The Best Of Times Page 4
Wisconsin: LaPointe, Bayfield,
Minnesota: Lake City
Michigan: Traverse City, Cheboygan
Ohio: Huron, Port Clinton
Indiana: Michigan City
Ontario: Thunder Bay,
Gore Bay, Little Current
Being There: North Channel
Canada’s North Channel, a hundred-mile stretch of Lake Huron separated from the main body of the lake by Manitoulin Island, is one of the best-known cruising grounds in the Great Lakes, and not without reason. Though its cruising season is short—go too early in June and the black flies will drive you away, stay past August and you’ll want your winter hat and gloves—you could easily spend a month exploring its many islands, coves, and inlets.
With a small enough boat and a shallow draft, you can tuck yourself into coves too small to share and explore the pristine beauty of the forests that border the channel.

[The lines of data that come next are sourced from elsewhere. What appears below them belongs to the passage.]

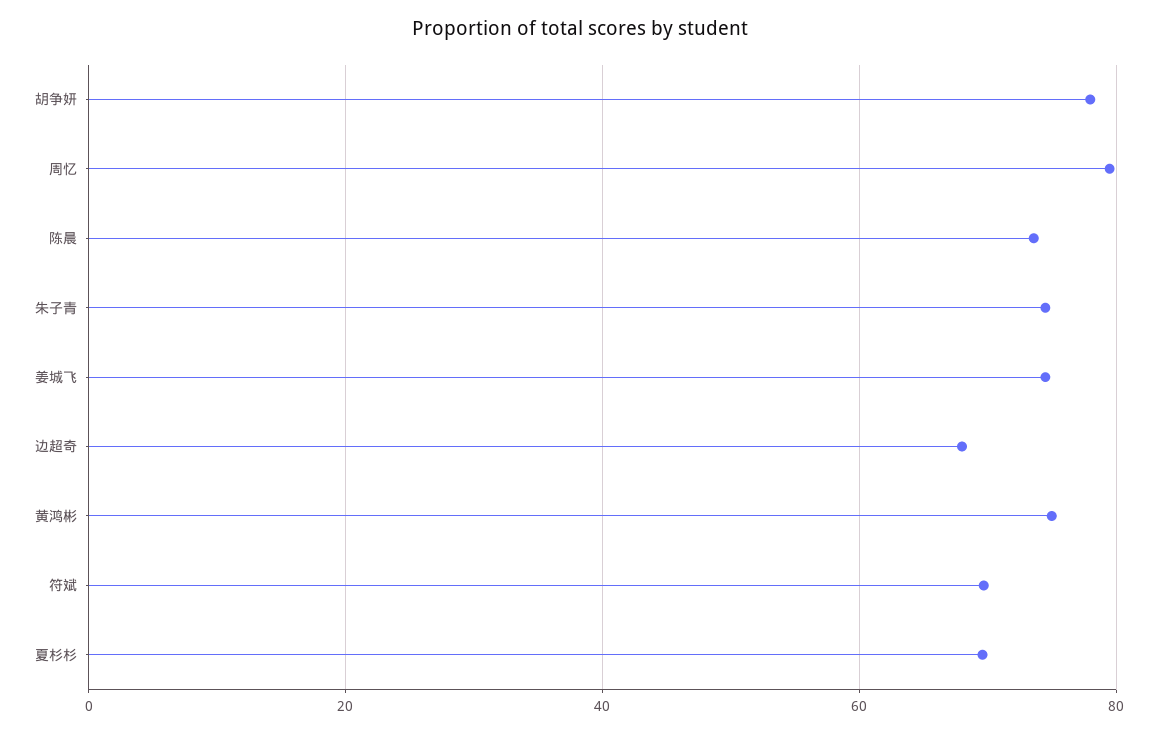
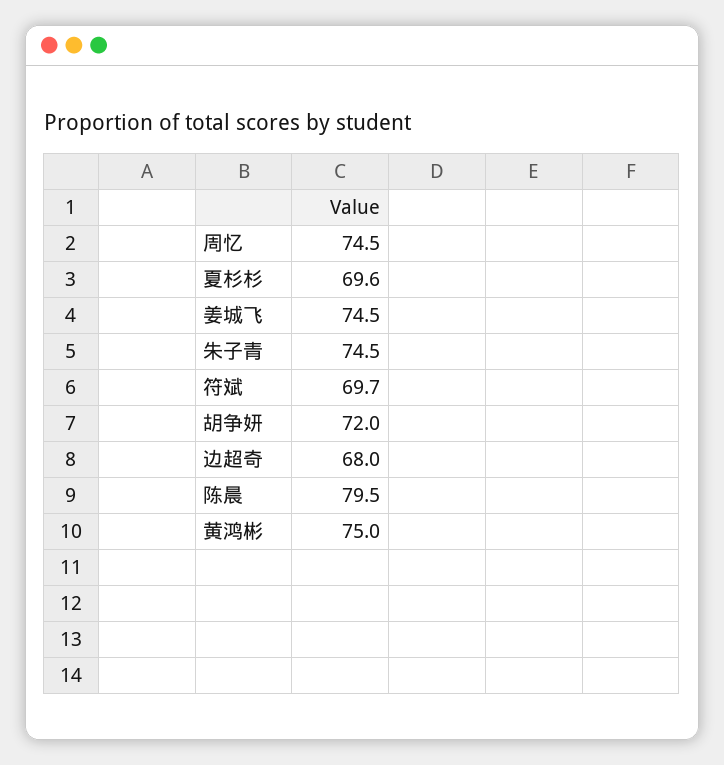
  {
-   "胡争妍": 78,
+   "胡争妍": 72,
-   "周忆": 80,
+   "周忆": 74.5,
-   "陈晨": 74,
+   "陈晨": 79.5,
    "朱子青": 74.5,
    "姜城飞": 74.5,
    "边超奇": 68,
    "黄鸿彬": 75,
    "符斌": 69.7,
    "夏杉杉": 69.6
  }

The few towns in the area can provide what amenities you may need, but the true magic lies in its remote beauty—wind-bent pines, jutting rock formations, and water so clean you could drink it.
But the pleasures of the North Channel are not for small boats alone. At times up to 20 miles wide and with depths up to 250 feet, the channel gives you plenty of room to stretch your legs and can blow up conditions as wild as any of the Great Lakes. Big boat or small, you’re guaranteed to feel the lure of the North Channel—it keeps sailors coming back year after year. Rebecca Waters
Eastern Great Lakes: Our charter season runs from early June to the end of September, but the real sailing season is mid-April through October. My favorite time is September, when the water is warm, the breezes (predominantly westerly, at 8 to 12 knots) are steadier, the days are warm (70 to 75 degrees), and the lake is much less crowded. Sailors here can choose to cruise to the islands at the western end of the lake or go up to Canada. T.J. Wright, Harbor North (Lake Erie), Huron, Ohio
Western Great Lakes: The charter season here runs from May 15 to September 30. July and August are beautiful—warm, even hot sometimes—but in September things slow down, anchorages can be solitary, and the water is as warm as it gets. The wind moderates and steadies, so you can sail almost all the time. The changing of the leaves is dramatic; you’re basically sailing in northern forests.
And in fall the wind swings to the northwest; we have a lot of good anchorages for a northwest wind. Tim Bauernfeind, Sailboats Inc.